Le second long-métrage de la réalisatrice hollandaise Nanouk Leopold cherche des réponses à des interrogations aux visées métaphysiques – l’incommunicabilité, la solitude et le sens du couple, la difficulté des relations – à travers une épure de scénario et de mise en scène qui suscite souvent l’ennui plus que l’admiration.
L’affiche du film nous la montre nue, de dos. Ses cheveux sont attachés lâchement, de travers, et ses bras s’enroulent autour de sa taille fine. À peine si le violent contre-jour atténue la blondeur des mèches, la pâleur de la peau. Elle, c’est Anna, la trentaine calme et stable, un mari, Sébastien, et un jeune fils. Une vie dont l’apparente simplicité, la prétendue tranquillité va être remise en question par un événement soudain.
Car un beau jour, dans un cri étouffé, Anna découvre le corps sans vie de sa collègue, pendue dans la douche.

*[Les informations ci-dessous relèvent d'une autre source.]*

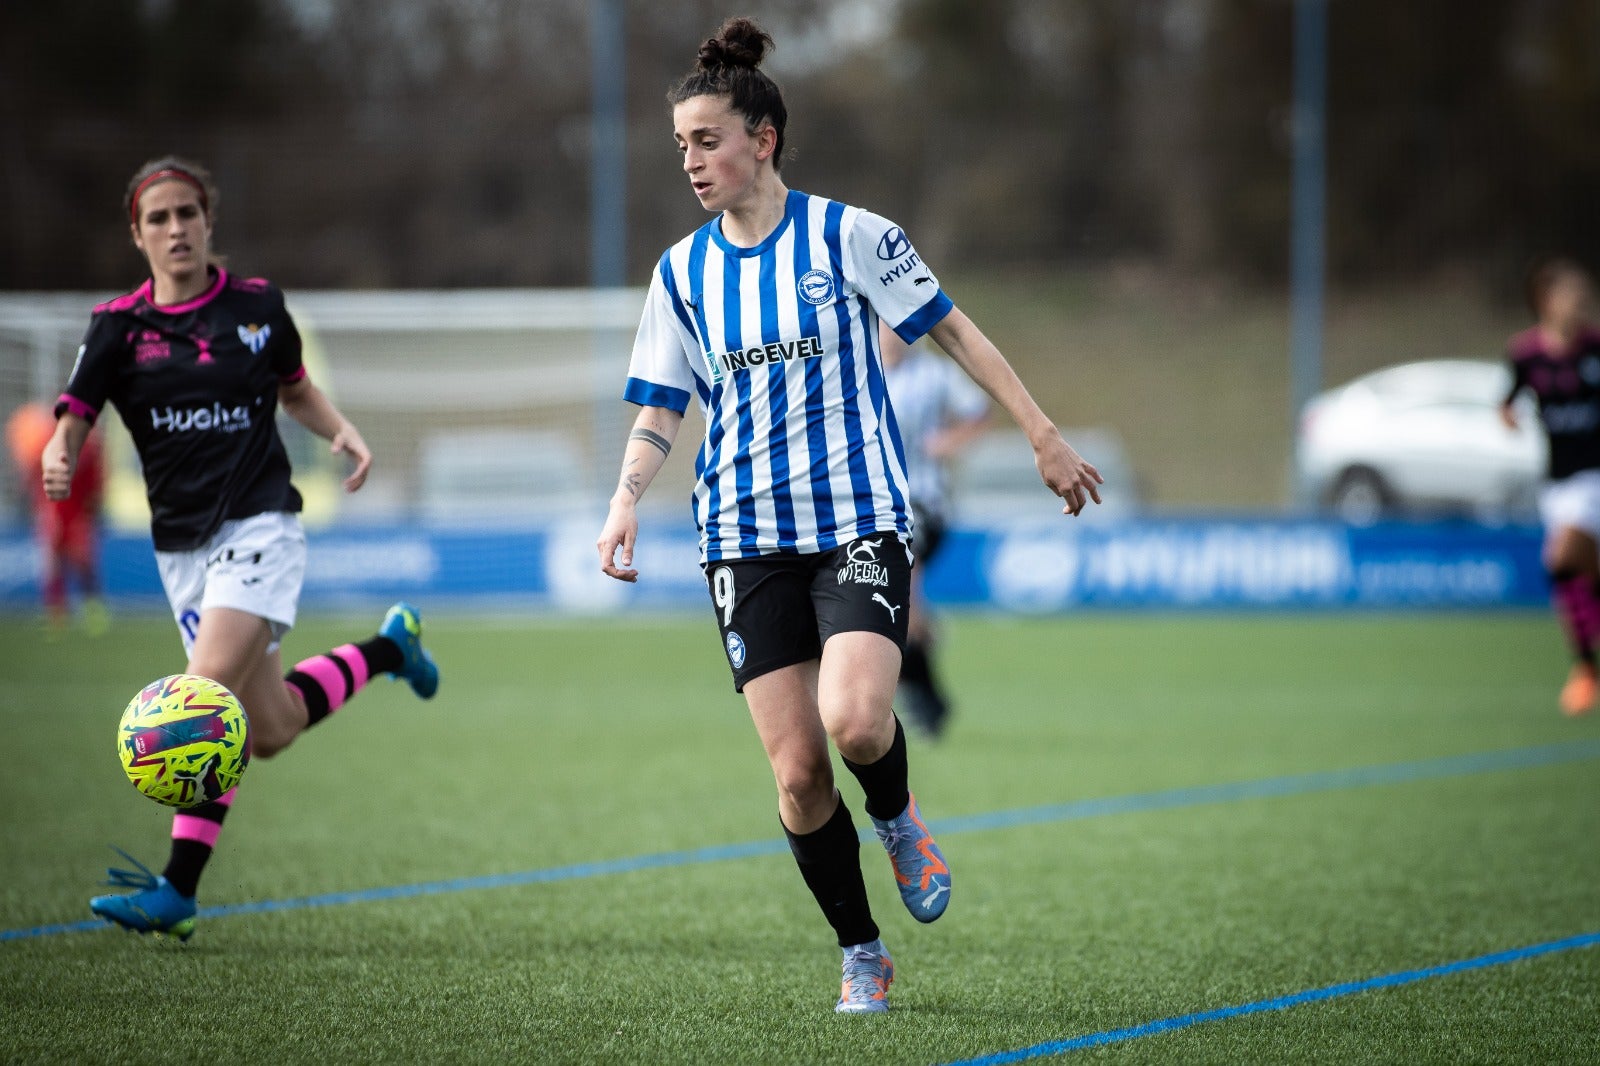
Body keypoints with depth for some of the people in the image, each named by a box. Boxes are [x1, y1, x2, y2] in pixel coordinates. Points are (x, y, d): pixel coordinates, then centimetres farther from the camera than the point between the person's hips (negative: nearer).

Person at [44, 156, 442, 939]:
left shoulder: (258, 307, 3)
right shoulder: (120, 325, 1)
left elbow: (295, 390, 21)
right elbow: (72, 419, -6)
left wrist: (343, 431, 2)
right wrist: (58, 459, -29)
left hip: (260, 526, -3)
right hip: (181, 544, 3)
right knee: (269, 730, 4)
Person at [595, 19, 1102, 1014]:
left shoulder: (847, 236, -3)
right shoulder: (683, 271, 7)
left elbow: (955, 330, 4)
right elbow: (661, 408, 9)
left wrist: (1045, 436, 2)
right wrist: (627, 502, -9)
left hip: (860, 519, -3)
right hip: (748, 537, 3)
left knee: (855, 720, -25)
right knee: (797, 771, -4)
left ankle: (898, 814, 10)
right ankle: (862, 955, 13)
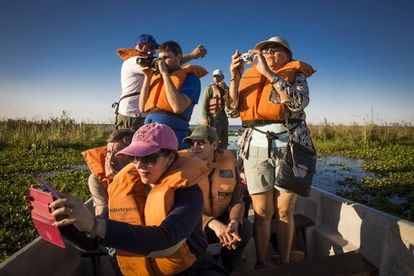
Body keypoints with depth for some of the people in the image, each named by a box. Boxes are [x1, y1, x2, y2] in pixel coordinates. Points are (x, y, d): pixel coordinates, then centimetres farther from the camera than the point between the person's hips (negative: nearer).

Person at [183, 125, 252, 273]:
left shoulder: (228, 162, -10)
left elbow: (237, 200, -7)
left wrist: (234, 222, -29)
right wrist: (212, 223, -37)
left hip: (221, 219, 3)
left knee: (245, 228, -23)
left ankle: (224, 270, 3)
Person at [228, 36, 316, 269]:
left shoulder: (296, 74, 9)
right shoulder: (252, 76, 16)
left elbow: (299, 102, -13)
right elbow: (234, 110, 7)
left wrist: (269, 73, -14)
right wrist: (235, 77, -4)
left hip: (289, 145, -1)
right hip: (256, 146, 2)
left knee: (285, 211, 3)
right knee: (262, 211, 2)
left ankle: (284, 264, 19)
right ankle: (260, 263, 16)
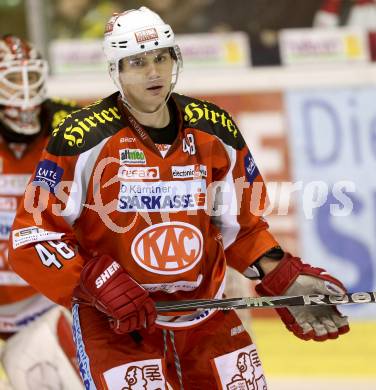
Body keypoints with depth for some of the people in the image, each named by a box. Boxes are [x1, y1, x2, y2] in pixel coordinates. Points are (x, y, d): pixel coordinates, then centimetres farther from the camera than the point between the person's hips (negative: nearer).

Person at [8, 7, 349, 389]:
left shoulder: (217, 132, 2)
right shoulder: (82, 139, -12)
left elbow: (241, 225, 14)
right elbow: (33, 236, -11)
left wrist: (282, 279, 1)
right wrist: (100, 284, -22)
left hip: (206, 316, 5)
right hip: (114, 324, -5)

Cette femme qui, le matin même, le soleil dans les yeux, lui racontait sereinement sa famille et ses projets. Celle dont le mari, incapable de comprendre, dira qu’elle avait une vie si simple et si tranquille. Celle qui, jusqu’à son jeune fils blond, ressemble tant à Anna. Est-il possible de demeurer à ce point inconnu des gens qui nous sont chers, aussi étranger face à nos proches ? Connaît-on vraiment les autres ? Que valent ces relations qui sont si difficiles à construire ? N’est-on pas toujours seul ? Et finalement, que sait-on de soi-même ? Autant de questions qui vont poursuivre Anna jusque dans sa calme banlieue flamande, dans son existence rangée, la mettre à nue, face voilée, comme sur l’affiche. Des interrogations qui vont, aussi, l’obliger à prendre du recul dans sa vie conjugale et familiale, puisque surgissent les problèmes de couple, jusque là tapis ; qu’éclatent les rancœurs paternelles, sororales, qu’on avait tues pendant des années.

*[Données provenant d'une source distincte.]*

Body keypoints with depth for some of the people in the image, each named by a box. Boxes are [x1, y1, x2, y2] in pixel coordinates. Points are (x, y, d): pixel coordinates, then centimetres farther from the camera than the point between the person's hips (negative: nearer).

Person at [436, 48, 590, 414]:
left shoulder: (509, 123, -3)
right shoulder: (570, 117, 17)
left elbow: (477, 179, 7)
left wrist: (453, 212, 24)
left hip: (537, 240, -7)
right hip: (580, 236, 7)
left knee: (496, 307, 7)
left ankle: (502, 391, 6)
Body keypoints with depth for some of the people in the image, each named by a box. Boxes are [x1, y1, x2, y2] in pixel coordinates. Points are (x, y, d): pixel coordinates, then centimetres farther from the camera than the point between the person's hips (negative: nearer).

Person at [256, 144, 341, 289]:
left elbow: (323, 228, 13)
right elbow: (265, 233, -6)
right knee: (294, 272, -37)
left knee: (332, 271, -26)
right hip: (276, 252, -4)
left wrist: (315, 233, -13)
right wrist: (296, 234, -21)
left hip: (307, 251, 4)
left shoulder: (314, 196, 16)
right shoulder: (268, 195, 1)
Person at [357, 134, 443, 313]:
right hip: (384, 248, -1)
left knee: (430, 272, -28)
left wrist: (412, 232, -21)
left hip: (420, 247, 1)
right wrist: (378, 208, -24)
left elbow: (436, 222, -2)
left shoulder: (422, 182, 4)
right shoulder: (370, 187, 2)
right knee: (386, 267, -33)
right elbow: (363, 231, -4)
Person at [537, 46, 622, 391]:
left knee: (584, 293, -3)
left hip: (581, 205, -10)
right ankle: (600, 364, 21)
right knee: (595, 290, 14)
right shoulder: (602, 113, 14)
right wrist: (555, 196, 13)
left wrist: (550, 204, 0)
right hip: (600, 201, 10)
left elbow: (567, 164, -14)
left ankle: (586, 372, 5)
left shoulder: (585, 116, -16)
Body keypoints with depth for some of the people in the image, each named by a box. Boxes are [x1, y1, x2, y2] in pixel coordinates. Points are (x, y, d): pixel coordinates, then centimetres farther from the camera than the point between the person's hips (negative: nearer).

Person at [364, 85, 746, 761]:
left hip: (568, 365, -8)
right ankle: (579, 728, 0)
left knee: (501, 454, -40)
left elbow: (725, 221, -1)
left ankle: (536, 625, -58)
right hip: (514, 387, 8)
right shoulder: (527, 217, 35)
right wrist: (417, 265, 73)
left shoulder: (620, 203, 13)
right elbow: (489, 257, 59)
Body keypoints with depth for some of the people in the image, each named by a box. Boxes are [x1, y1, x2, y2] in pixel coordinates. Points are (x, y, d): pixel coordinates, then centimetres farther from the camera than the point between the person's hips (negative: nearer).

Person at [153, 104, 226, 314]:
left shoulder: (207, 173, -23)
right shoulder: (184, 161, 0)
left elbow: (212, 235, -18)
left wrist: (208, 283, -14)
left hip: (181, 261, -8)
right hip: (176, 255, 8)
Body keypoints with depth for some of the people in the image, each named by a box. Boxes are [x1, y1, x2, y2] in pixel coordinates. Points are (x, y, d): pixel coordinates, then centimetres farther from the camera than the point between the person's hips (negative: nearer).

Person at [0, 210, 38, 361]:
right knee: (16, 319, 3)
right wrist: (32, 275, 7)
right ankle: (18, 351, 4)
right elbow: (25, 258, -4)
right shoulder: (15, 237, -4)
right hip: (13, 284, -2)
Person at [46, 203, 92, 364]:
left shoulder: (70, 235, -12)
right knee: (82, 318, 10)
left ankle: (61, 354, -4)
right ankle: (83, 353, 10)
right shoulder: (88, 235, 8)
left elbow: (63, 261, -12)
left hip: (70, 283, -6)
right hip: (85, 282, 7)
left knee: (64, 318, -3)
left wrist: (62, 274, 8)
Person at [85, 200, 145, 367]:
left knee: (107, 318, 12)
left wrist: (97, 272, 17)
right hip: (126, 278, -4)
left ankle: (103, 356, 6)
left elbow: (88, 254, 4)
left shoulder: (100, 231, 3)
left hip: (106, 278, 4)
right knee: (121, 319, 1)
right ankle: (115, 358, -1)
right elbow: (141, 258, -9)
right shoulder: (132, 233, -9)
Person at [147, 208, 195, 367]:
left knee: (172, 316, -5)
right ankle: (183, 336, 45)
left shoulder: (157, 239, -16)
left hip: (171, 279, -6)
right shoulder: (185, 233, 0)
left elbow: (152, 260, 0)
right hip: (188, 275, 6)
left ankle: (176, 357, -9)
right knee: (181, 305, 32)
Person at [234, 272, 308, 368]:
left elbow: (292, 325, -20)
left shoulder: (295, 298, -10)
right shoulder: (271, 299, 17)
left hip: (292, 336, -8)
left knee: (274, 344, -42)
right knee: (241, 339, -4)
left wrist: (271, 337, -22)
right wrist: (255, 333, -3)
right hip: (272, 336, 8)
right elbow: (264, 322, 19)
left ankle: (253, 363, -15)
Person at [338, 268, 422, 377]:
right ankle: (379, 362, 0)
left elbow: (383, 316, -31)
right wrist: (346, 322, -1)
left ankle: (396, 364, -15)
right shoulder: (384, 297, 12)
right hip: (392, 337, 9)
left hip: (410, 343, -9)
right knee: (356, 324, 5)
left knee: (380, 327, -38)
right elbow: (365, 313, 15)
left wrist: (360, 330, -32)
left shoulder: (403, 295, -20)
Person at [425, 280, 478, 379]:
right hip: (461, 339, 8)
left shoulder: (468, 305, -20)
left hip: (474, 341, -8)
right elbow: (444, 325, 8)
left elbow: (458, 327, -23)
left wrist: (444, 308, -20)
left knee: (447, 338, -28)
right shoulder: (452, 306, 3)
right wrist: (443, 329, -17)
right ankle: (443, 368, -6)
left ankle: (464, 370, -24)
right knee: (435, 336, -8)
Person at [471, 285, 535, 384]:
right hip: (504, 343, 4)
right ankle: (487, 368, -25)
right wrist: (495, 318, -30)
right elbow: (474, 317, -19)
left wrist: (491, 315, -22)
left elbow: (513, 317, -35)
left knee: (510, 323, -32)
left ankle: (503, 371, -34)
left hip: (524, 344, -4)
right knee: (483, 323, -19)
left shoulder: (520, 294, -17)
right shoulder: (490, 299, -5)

Mais ici, point de violence, aucune révélation éclatante, pas d’acte percutant. Tout est fait, dit, compris dans le silence de longs plans fixes. Pas de musique. De rares dialogues. Il faut sentir le jeu des acteurs, lire leurs regards, être particulièrement attentif aux signes disséminés ça et là. Le montage, par exemple, qui répète volontairement les scènes pour leur donner un caractère routinier, ressassé – bien souvent jusqu’à l’ennui, malheureusement. Les lumières froides et humides du Nord, qui noient les ombres, comme celles, chaude, desséchées, de l’Égypte où travaille la jeune femme, sont toujours tamisées, servent le contre-jour, cherchent à révéler les faces cachées. Il y a cette métaphore filée de l’eau, omniprésente, l’eau qui apaise sous la douche ou dans un verre, qui offre la vie, sur les chantiers d’irrigation, mais qui, dans la mousse d’un bain, ou sur cette île de Guernesey, ne fait qu’isoler les corps dans un douloureux exil.

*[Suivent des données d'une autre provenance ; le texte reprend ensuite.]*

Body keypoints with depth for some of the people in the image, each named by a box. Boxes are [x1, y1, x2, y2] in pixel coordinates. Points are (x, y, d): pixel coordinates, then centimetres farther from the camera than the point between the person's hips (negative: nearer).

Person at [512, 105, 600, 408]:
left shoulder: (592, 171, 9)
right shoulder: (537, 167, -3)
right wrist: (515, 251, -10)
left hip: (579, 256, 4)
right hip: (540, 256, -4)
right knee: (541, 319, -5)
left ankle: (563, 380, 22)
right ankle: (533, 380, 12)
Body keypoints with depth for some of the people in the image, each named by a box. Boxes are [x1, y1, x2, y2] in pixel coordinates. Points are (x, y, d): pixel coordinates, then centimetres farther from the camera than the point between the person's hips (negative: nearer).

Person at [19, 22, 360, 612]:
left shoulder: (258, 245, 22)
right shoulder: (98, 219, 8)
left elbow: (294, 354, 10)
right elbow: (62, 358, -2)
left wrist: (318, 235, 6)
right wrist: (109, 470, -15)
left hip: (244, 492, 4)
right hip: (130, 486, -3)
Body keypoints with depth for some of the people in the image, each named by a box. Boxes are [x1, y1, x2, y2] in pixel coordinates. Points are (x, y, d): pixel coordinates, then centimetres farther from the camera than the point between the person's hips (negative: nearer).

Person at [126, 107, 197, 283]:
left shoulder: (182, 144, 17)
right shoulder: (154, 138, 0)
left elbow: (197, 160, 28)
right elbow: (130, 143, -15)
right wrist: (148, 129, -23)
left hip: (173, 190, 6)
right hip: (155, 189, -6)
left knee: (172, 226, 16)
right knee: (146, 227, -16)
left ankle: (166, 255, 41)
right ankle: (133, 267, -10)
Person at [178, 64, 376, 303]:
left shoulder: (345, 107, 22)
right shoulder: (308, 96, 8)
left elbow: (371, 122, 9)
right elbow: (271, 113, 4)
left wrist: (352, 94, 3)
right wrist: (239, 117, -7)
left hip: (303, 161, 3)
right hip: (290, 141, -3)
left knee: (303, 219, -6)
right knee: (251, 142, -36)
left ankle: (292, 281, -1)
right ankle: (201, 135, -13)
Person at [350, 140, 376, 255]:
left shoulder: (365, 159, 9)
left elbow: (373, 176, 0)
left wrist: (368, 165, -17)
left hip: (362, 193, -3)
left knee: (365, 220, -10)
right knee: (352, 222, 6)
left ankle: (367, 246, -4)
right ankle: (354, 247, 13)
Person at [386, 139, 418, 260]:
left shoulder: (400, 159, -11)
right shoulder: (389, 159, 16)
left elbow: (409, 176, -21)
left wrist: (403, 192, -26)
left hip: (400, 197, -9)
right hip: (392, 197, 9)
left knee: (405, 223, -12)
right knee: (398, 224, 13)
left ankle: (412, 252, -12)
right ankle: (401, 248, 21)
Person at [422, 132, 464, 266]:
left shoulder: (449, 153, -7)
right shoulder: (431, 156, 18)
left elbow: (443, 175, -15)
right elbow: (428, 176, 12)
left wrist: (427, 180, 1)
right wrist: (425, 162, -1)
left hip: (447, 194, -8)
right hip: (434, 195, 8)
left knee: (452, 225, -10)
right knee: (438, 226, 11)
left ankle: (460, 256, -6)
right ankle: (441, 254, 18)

Dommage que ces intéressantes trouvailles de cinéma ne confinent, le plus souvent, qu’à un semi-échec qui rend aride la sobriété, ennuyeuse la tristesse, et laisse finalement les questions sans réponse. Le parti pris de la réalisatrice Nanouk Leopold, qui consiste à laisser reposer pratiquement tout son film sur le jeu des acteurs (et notamment sur Maria Kraakman, qui était également la tête d’affiche de son premier long-métrage Îles flottantes, en 2001), est un pari risqué, et perdu. Les rôles sont mal écrits, tout d’abord, et notamment les seconds rôles, à peine étoffés alors que leur importance paraît évidente, essentielle. Et puis les acteurs sont si mollement dirigés, leurs regards et attitudes si vides, si transparents malgré le manque de lumière, que l’on se prend difficilement au jeu d’un film dont le propos, c’est bien là le drame, paraissait de prime abord tout à fait passionnant et novateur.
Il y a cependant fort à parier que le cinéma flamand, à force de poser les bonnes questions et de jouer sur les atmosphères étranges auxquelles donnent naissance les lumières du Nord, trouve bientôt un vrai public, et rencontre enfin le succès. Nanouk Leopold ne le manque, cette fois-ci, que de peu.